▶ _Exercise data_:
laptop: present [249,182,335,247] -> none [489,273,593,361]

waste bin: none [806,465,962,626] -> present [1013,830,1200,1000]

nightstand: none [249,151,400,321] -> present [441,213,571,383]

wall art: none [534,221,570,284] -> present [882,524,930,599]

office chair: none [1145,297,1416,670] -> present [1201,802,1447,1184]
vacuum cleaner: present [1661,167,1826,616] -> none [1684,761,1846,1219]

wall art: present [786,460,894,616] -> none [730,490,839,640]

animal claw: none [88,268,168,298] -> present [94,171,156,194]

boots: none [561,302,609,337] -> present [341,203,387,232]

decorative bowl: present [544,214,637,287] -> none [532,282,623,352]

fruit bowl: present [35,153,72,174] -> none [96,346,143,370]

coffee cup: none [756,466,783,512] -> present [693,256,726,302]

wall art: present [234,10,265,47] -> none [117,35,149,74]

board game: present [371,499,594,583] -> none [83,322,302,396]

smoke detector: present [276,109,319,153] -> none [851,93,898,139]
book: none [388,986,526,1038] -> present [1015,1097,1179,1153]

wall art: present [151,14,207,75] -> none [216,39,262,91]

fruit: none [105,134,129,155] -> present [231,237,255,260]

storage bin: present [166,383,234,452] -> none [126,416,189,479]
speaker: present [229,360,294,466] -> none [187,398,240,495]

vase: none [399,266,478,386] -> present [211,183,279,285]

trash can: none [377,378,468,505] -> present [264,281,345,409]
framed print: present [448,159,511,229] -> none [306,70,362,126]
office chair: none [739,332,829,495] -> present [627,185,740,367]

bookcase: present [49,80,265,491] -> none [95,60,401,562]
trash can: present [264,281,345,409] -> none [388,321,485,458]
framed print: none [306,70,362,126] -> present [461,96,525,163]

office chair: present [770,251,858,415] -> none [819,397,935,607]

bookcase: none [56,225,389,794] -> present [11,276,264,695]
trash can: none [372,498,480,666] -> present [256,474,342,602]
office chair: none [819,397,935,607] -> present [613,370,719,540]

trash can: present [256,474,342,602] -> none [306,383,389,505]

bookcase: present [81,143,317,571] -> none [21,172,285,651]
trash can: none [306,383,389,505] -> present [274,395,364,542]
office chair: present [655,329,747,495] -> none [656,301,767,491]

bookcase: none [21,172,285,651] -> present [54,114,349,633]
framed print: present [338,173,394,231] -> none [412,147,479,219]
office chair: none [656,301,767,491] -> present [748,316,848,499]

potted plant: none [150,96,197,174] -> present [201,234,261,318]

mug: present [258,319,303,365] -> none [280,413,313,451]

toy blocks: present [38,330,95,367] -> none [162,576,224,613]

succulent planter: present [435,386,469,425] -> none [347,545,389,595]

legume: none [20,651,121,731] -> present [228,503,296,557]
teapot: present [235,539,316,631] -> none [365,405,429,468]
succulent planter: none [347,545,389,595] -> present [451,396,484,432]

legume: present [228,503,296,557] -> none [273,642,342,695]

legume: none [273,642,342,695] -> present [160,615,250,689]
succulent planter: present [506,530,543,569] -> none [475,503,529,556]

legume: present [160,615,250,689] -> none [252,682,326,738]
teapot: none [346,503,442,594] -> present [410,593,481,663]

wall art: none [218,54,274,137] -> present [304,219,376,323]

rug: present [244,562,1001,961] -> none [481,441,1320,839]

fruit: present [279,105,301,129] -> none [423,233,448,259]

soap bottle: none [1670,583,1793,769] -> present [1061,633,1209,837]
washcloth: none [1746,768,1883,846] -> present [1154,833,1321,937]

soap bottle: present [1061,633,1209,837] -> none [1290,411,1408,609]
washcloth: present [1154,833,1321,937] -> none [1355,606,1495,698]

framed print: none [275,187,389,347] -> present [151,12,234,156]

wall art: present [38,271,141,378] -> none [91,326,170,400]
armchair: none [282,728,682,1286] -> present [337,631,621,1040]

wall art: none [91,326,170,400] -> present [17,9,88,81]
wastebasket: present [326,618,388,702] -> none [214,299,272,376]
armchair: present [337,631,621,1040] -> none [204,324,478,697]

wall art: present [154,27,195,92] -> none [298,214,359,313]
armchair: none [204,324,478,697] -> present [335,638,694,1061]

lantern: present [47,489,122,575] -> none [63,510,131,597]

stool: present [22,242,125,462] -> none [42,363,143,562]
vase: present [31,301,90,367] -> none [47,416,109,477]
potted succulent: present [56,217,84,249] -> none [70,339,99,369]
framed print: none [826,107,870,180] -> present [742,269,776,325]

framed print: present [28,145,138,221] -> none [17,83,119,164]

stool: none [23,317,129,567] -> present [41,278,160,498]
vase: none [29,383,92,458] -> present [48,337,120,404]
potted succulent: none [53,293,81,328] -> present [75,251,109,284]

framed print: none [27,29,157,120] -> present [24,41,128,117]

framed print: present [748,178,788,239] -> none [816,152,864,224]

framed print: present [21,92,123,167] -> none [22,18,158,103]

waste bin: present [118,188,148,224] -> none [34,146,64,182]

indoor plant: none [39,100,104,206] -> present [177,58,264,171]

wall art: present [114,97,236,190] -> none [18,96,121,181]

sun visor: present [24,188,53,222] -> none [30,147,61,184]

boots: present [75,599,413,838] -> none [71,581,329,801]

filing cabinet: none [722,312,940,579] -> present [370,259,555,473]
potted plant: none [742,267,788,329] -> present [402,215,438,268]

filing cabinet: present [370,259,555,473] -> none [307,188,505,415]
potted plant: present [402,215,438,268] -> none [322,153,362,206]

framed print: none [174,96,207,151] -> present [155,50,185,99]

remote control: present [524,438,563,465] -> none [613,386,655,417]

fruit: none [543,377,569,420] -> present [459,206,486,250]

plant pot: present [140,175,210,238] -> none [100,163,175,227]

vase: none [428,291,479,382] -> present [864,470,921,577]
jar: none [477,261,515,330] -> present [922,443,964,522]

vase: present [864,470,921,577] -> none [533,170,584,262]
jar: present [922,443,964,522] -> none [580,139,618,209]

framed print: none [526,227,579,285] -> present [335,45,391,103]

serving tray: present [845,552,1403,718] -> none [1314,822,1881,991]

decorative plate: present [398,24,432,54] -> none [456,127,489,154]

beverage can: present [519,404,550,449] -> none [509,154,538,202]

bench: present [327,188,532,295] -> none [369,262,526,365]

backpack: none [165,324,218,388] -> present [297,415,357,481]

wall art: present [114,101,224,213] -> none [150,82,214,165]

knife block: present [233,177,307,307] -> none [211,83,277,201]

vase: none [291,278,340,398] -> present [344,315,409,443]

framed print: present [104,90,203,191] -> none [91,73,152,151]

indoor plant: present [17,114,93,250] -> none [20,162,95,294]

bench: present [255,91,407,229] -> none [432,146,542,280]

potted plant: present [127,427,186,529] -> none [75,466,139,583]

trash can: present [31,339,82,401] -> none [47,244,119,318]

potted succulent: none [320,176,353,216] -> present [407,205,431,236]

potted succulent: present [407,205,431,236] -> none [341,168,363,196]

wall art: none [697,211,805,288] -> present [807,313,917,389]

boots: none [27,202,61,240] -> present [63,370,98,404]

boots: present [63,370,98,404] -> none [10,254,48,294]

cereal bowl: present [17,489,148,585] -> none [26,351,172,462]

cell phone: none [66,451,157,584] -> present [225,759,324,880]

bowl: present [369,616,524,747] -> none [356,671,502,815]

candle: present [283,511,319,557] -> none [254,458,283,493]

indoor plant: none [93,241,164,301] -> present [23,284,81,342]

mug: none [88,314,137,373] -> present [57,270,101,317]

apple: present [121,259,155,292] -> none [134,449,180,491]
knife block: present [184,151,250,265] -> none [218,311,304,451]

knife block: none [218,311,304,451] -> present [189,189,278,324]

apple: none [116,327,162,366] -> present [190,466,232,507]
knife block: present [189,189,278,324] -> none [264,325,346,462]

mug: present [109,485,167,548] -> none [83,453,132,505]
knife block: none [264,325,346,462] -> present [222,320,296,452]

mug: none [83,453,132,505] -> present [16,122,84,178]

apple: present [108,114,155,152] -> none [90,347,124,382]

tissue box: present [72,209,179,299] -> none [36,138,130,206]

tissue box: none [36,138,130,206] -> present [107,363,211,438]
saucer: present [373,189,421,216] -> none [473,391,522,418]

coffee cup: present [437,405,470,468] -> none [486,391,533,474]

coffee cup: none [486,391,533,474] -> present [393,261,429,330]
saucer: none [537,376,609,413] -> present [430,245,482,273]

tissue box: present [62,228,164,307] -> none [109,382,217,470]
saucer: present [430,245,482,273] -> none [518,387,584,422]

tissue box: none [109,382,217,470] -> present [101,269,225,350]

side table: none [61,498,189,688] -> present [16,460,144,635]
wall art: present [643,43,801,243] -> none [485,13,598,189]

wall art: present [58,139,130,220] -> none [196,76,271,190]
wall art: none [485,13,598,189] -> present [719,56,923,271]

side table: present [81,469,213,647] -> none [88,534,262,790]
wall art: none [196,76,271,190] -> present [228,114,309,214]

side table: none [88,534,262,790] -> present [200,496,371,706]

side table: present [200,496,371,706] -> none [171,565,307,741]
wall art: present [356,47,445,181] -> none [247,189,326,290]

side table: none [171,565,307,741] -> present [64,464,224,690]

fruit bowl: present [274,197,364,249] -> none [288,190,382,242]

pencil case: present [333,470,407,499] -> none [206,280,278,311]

▶ _Aim of the task_:
Your answer must be the lines above from the one containing "potted plant: present [127,427,186,529]" to the one containing "knife block: none [218,311,304,451]", both included, restated word for word.

▶ _Answer box_:
potted plant: present [127,427,186,529] -> none [75,466,139,583]

trash can: present [31,339,82,401] -> none [47,244,119,318]

potted succulent: none [320,176,353,216] -> present [407,205,431,236]

potted succulent: present [407,205,431,236] -> none [341,168,363,196]

wall art: none [697,211,805,288] -> present [807,313,917,389]

boots: none [27,202,61,240] -> present [63,370,98,404]

boots: present [63,370,98,404] -> none [10,254,48,294]

cereal bowl: present [17,489,148,585] -> none [26,351,172,462]

cell phone: none [66,451,157,584] -> present [225,759,324,880]

bowl: present [369,616,524,747] -> none [356,671,502,815]

candle: present [283,511,319,557] -> none [254,458,283,493]

indoor plant: none [93,241,164,301] -> present [23,284,81,342]

mug: none [88,314,137,373] -> present [57,270,101,317]

apple: present [121,259,155,292] -> none [134,449,180,491]
knife block: present [184,151,250,265] -> none [218,311,304,451]

knife block: none [218,311,304,451] -> present [189,189,278,324]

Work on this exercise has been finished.